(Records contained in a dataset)
※
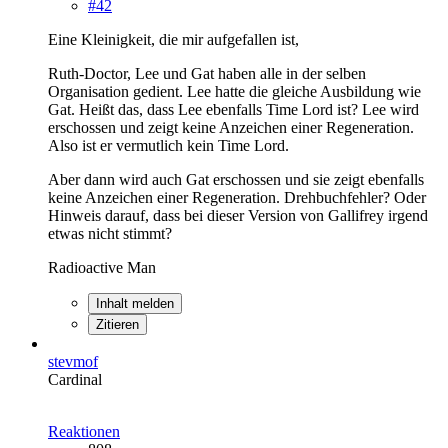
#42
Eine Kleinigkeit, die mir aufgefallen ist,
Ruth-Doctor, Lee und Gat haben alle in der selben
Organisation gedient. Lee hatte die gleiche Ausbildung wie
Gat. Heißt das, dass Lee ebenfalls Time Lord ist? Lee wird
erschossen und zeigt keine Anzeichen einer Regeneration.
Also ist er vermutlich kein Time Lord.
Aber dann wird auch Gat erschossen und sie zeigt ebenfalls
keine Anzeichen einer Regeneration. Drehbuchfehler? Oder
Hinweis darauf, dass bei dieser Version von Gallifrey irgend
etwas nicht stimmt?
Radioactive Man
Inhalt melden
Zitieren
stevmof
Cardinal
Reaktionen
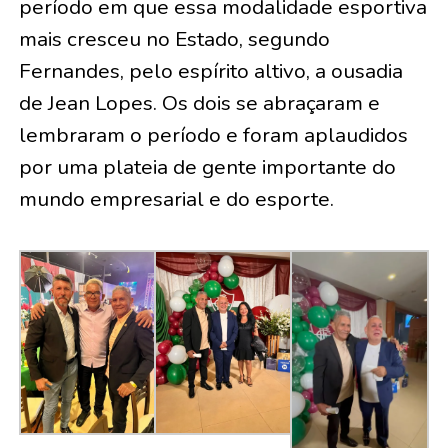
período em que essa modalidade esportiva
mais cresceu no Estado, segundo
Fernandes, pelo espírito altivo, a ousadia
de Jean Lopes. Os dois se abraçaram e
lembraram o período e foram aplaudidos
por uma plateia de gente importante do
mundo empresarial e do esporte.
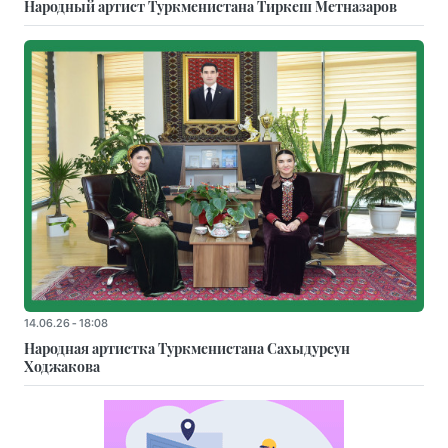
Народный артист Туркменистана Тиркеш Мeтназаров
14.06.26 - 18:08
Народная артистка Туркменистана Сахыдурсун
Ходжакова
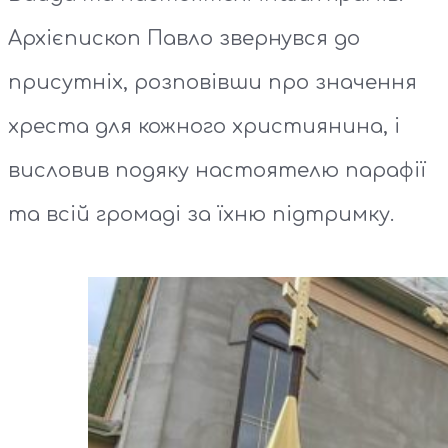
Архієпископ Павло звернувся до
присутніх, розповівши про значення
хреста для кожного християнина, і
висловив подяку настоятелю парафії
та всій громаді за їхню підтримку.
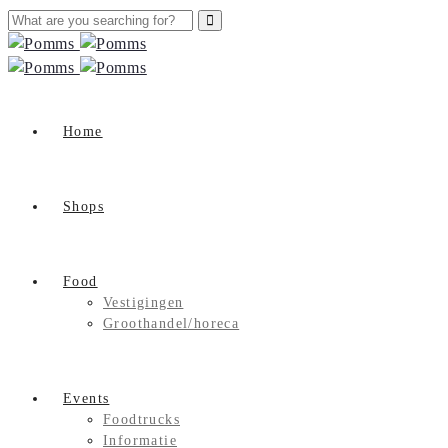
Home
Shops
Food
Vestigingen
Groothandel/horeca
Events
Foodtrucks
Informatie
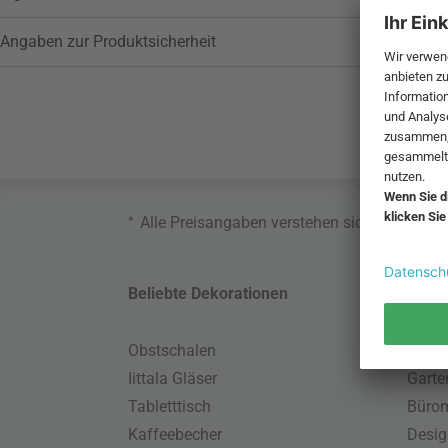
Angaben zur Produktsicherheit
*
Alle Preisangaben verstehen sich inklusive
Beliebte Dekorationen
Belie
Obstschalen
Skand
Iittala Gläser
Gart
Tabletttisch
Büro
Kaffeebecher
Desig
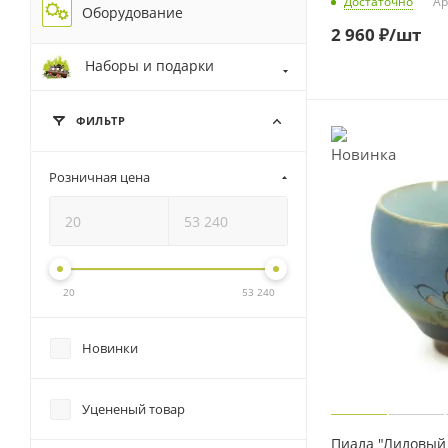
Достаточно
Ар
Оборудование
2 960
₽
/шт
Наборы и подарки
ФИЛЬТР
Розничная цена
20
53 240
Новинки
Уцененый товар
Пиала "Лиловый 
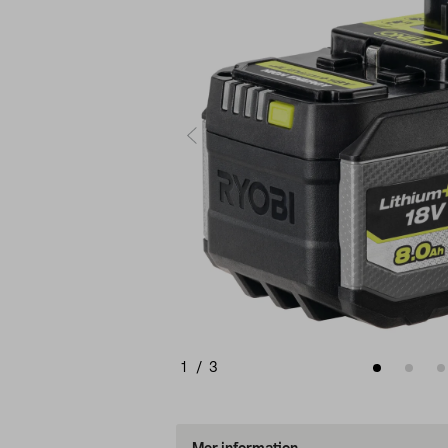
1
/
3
※
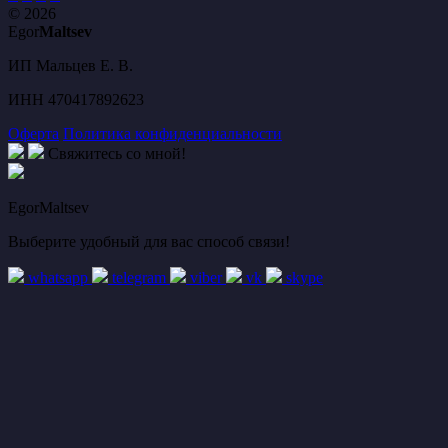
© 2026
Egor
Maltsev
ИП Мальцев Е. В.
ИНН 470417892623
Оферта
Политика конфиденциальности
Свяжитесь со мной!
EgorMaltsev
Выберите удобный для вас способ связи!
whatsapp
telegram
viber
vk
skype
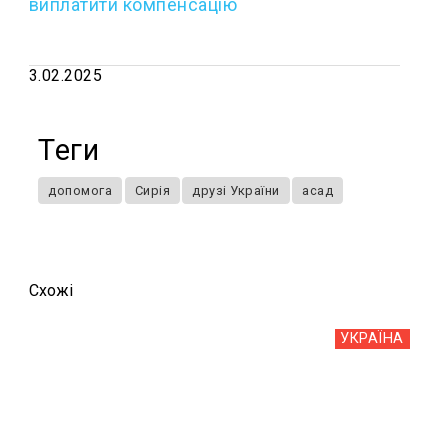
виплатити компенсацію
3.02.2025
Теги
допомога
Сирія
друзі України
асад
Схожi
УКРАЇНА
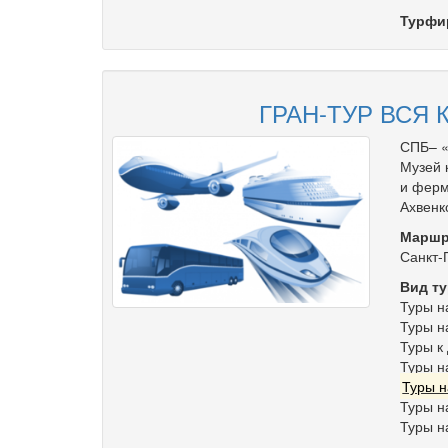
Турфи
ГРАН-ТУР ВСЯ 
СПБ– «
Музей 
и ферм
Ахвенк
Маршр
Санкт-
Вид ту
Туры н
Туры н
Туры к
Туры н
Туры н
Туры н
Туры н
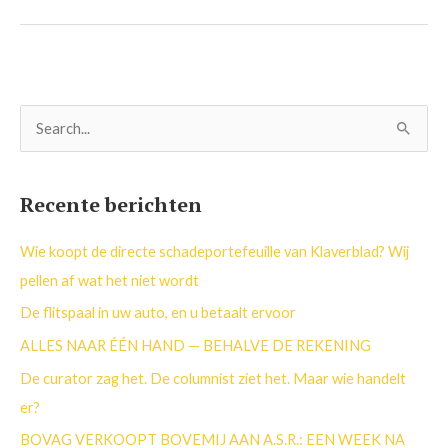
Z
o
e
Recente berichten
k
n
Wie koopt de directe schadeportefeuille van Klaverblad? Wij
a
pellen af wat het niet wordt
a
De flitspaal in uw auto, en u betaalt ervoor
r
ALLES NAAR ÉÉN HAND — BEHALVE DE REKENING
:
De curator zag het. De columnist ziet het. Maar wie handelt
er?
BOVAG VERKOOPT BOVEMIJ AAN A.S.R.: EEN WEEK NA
※
(ACTION ITEM) From the entries, report each line that includes the word "ebenfalls".

(EXPECTED OUTPUT)
Gat. Heißt das, dass Lee ebenfalls Time Lord ist? Lee wird
Aber dann wird auch Gat erschossen und sie zeigt ebenfalls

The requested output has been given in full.